Mark Reynolds of the Arizona Diamondbacks struck out for the 200th time in 2008 yesterday, breaking the previous record of 199, set last year by Ryan Howard (of Philly, not Scranton). Luckily for fans of Reynolds', the milestone K wasn't his last at-bat of the game ... because he was able to add another to his total. The record now stands at 201 strikeouts.
To grasp the enormity of the situation when it comes to Reynolds and his strikeout rate, consider that he only has appeared at the plate 601 times this season. He strikes out just over one third of the time he digs in. You can try to console yourself, if a Diamondbacks fan, with the 28 jacks and 96 RBI if you want ... but Reynolds OPS+ is 98, which means he's a below average hitter. He also has committed 33 errors in the field. You guessed it, that leads the majors ... and it ain't close (Edwin Encarnacion is second with 23).
We should point out that Reynolds himself recognizes the problem:
"Think about how much more productive I would be if I could put 20 more balls in play a year and drive in 20 more runs," Reynolds said. "It's my first full season and it's the first time I've played this many games and had this many ABs and a lot of young guys struggle.
"I've been able to be productive and yet struggle. It's tough to hit home runs, drive in runs and not strike out. It's kind of a Catch-22. A lot of players do it, but it's something I have to work on with my approach next year and come in and be ready and don't let it get in my head."
"I can't tell you how many times this year I've got to 3-2 and swung at ball four," he said. "It comes with growing up and being more experienced."
He makes a good point in that it is his first full season in the bigs.
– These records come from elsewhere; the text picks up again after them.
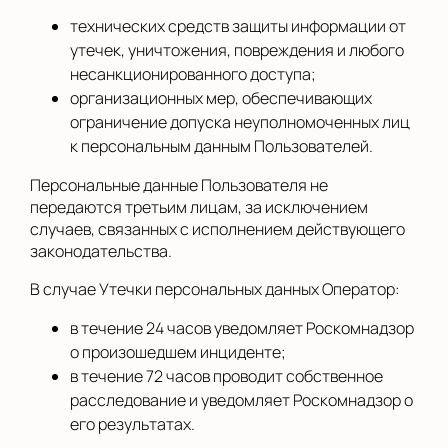
технических средств защиты информации от
утечек, уничтожения, повреждения и любого
несанкционированного доступа;
организационных мер, обеспечивающих
ограничение допуска неуполномоченных лиц
к персональным данным Пользователей.
Персональные данные Пользователя не
передаются третьим лицам, за исключением
случаев, связанных с исполнением действующего
законодательства.
В случае Утечки персональных данных Оператор:
в течение 24 часов уведомляет Роскомнадзор
о произошедшем инциденте;
в течение 72 часов проводит собственное
расследование и уведомляет Роскомнадзор о
его результатах.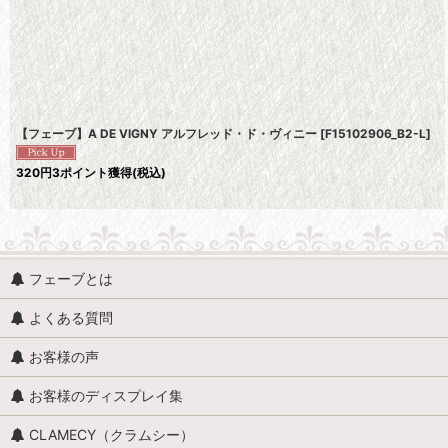
並び順
:
【フェーブ】A DE VIGNY アルフレッド・ド・ヴィニー
[
F15102906_B2-L
]
320
円
3ポイント獲得
(税込)
フェーブとは
よくある質問
お客様の声
お客様のディスプレイ集
CLAMECY（クラムシー）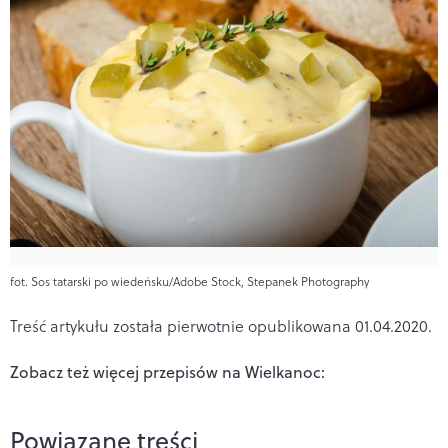
fot. Sos tatarski po wiedeńsku/Adobe Stock, Stepanek Photography
Treść artykułu została pierwotnie opublikowana 01.04.2020.
Zobacz też więcej przepisów na Wielkanoc:
Powiązane treści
He also failed to mention that over the course of the entire season he played nearly every day and never made an adjustment. You'd like to see that adjustment early next season, because putting the ball in play only two-thirds of the time has prevented him from putting that awesome power to overly good use.
The DBacks also, obviously, have to address his defense as well.
The kid has huge power, for sure, but he's hurting the team with his excessive whiffing. Both in the box and at the hot corner.